Diğer taraftan davalı … ve davalı … arasında ihtiyarı dava arkadaşlığı olduğu gözetilerek davacılar lehine hükmedilen vekalet ücreti ve davalı … aleyhine hükmedilen karar ve ilam harcı hariç olmak üzere yargılama giderlerinin yarısının davalı …’e yükletilmesi, kalan yarısının ise davacılar üzerinde bırakılması gerekirken yanılgılı değerlendirme ile yargılama giderlerinin tamamından davalı …’in sorumlu tutulması ile kabulüne karar verilen değer olan 221.424,00 TL üzerinden karar ve ilam harcı alınması gerekirken fazla harca hükmedilmesi doğru olmamıştır.
3. Hal böyle olunca, ilk kararda davalılar lehine hükmedilen vekalet ücreti yönünden ilk karar tarihi itibariyle davalı …’in payına isabet eden değer üzerinden İsmail lehine vekalet ücretine hükmedilmesi, davacılar lehine hükmedilen vekalet ücreti ve davalı … aleyhine hükmedilen karar ve ilam harcı hariç olmak üzere yargılama giderlerine davalı … ile davacılar arasında yarı yarıya olacak şekilde hükmedilmesi ve kabulüne karar verilen değer olan 221.424,00 TL üzerinden karar ve ilam harcı alınması gerekirken yanılgılı değerlendirme ile yazılı şekilde hüküm kurulmuş olması doğru değildir.

VI. KARAR
Açıklanan sebeplerle;
1. Açıklanan nedenlerle davacılar vekilinin temyiz dilekçesinin reddine,
2. Davalılar vekilinin sair temyiz itirazlarının reddine, tapu iptali ve tescile ilişkin Mahkeme hükmünün ONANMASINA,
2. Davalılar vekilinin değinilen yön itibariyle yerinde görülen temyiz itirazının kabulüyle, hükmün açıklanan nedenlerden ötürü BOZULMASINA,

İstek halinde yatırılan peşin temyiz harçlarının yatıranlara iadesine,

05.04.2023 tarihinde kesin olmak üzere oy çokluğu ile karar verildi.
-MUHALEFET ŞERHİ-
Dava, muris muvazaası hukuki nedenine dayalı tapu iptali tescil, olmadığı takdirde tenkis istemine ilişkindir.

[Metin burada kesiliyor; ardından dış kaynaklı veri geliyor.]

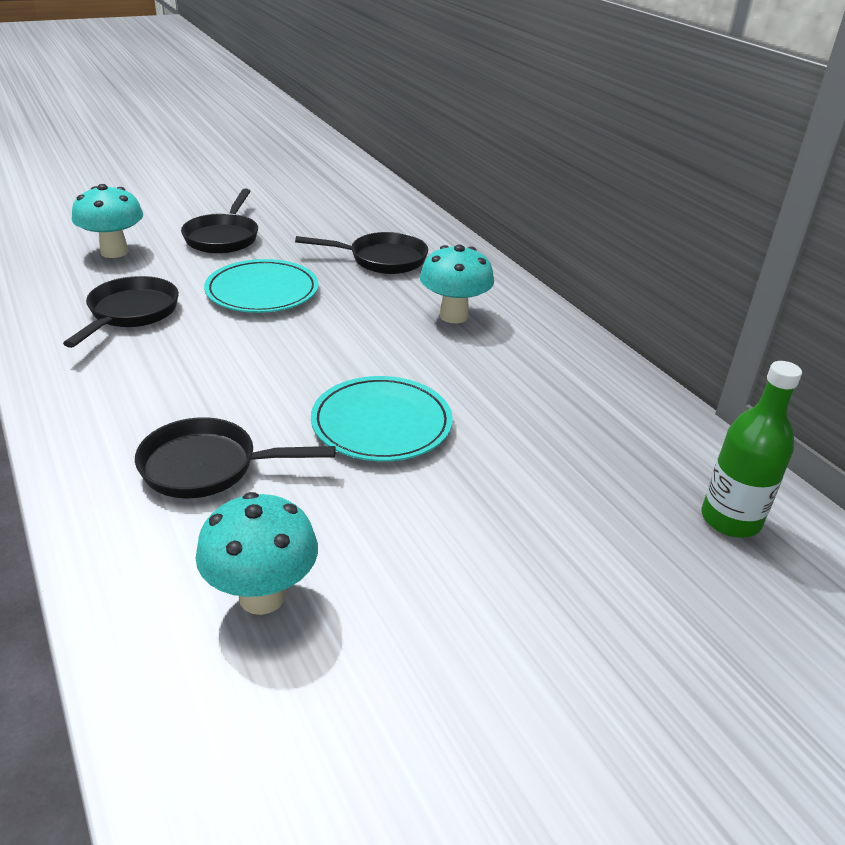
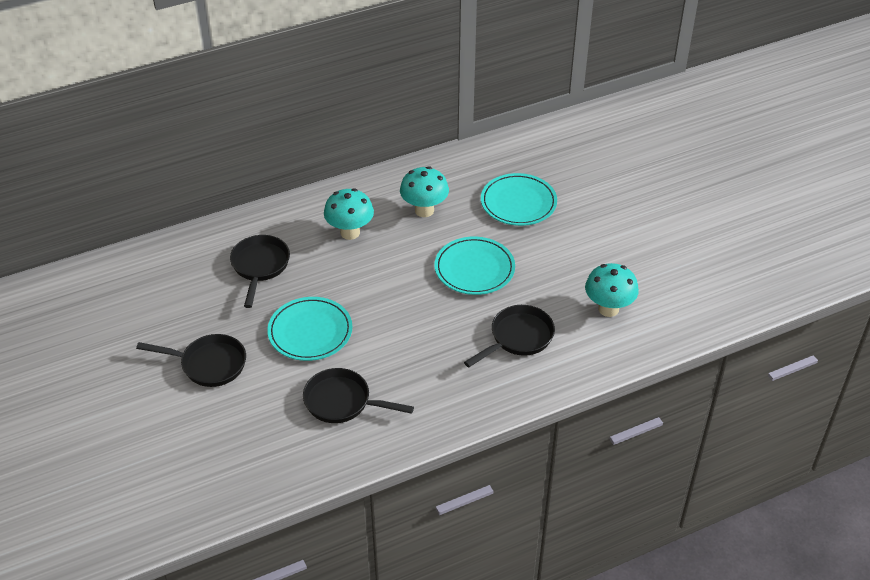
camera: 85 degrees left, 10 degrees up
turquoise mushroom [72,184,143,258] -> turquoise mushroom moved to [400,166,449,217]
black pan [135,417,336,498] -> black pan turned 135 degrees counterclockwise [464,305,555,367]
green bottle [701,361,802,537] -> none
none -> turquoise plate [481,173,557,226]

Mahkemece iddianın ispat edilememesi nedeniyle davanın reddine karar verilmiş, Bölge Adliye Mahkemesi tarafından istinaf isteği esastan reddedilmiş, kararın temyizi üzerine Dairece davalı … yönünden kesinlik sınırı altında kaldığı için temyiz isteğinin reddine, davalı … yönünden davanın kabulü gerektiği belirtilerek hükmün bozulmasına karar verilmiş, İlk Derece Mahkemesince bozmaya uyularak İsmail yönünden verilen kararın kesinleşmesi nedeniyle hüküm tekrarı yapılmak suretiyle davanın reddine, davalı … yönünden ise bozma kararı doğrultusunda davanın kabulüne karar verilmiş, hüküm davacılar ve davalılar vekilleri tarafından temyiz edilmiştir.

Dairenin sayın çoğunluğu ile hükmün esası ve fer’ilerine ilişkin diğer kısımlar yönünden aramızda görüş aykırılığı yok ise de, hakkında verilen hüküm kesin olan ve hüküm tekrarı yapılan davalı … lehine vekalet ücreti takdir edilip edilmeyeceği konusunda görüş aykırılığı vardır.

Davalı …’e temlik edilen dava konusu 28 parsel sayılı taşınmazın değerinin temyiz kesinlik sınırı altında kaldığı, bir başka ifade ile istinaf incelemesi sonucu kesinleştiği konusunda tereddüt yoktur. İlk Derece Mahkemesince bozmaya uyularak verilen kararda davalı … yönünden gerek bulunmamakta iken hüküm tekrarı yapılmıştır. Hakkındaki hüküm kesin olduğu için, esastan temyiz incelemesi yapılamayan davalı … lehine fer’i nitelikteki vekalet ücretine hükmedilmemesi de temyiz incelemesine tabi tutulamaz. Esası kesin nitelikte olan bir davada fer’ilerinin incelenmesini mümkün kılan hiç bir yasal dayanak bulunmamaktadır.

Bu nedenle sayın çoğunluğun davalı … lehine vekalet ücretine hükmedilmesi gereğine işaret eden bozma kararına katılmıyoruz.